The distressed joint of the big toe causes the toe to angle in towards the other toes. Sometimes this is severe enough for the big toe to cross the toe beside it. This deformity may require bunion surgery to treat.
Other symptoms are:
Thick skin developing over the bump.
Fluid collecting beneath the bump.
A stiff, painful foot.
Symptoms that worsen over time if they’re not treated.
Treatment of Bunions
The best bunion treatment is prophylactic, which means the goal is to not develop them in the first place. People should wear shoes that fit well and have roomy toe boxes that allow the toes to rest in their normal position. Women who simply can’t do without high heels should wear comfortable shoes to an event then slip on the heels just before the event begins. When it’s time to go home, take the heels off, and put on the sensible shoes.
Another way to prevent bunions is to perform exercises that keep the feet, ankles and legs in good condition. These include single-leg stands and single-leg calf raises.
If the condition has progressed, the pain, swelling and redness can be eased by reducing pressure on the big toe. The patient can place a foam rubber pad between the big toe and the first toe before they go to bed and wear a ring-shaped pad around and over the bunion during the day. They can put inserts in their shoes to support the arch of the foot. This takes pressure off of the bunion. Sometimes, the podiatrist can have inserts custom-made for the patient.

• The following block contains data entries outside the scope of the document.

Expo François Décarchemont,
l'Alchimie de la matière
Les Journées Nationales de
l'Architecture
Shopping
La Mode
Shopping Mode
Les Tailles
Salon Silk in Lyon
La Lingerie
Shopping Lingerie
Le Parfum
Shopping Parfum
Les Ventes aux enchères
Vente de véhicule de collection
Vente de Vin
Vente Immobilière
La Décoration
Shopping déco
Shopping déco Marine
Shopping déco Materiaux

How to Get Rid of a Bunion
A person who can’t get rid of or ease the pain of a bunion may resort to seeing a podiatrist, or a doctor who specializes in problems of the foot. They may recommend surgery, but surgery is a last resort and should be considered if the bunion makes it hard to walk or disrupts the quality of life in other ways. During bunion surgery, the overgrown area of the metatarsal bone that connects to the big toe is cut away or filed down, and tendons that were attached to the bottom of the metatarsal and the toe bones are severed. This allows the toes to straighten out. The surgery is most often an outpatient procedure, and the surgical wound nearly always heals without complications in about six weeks.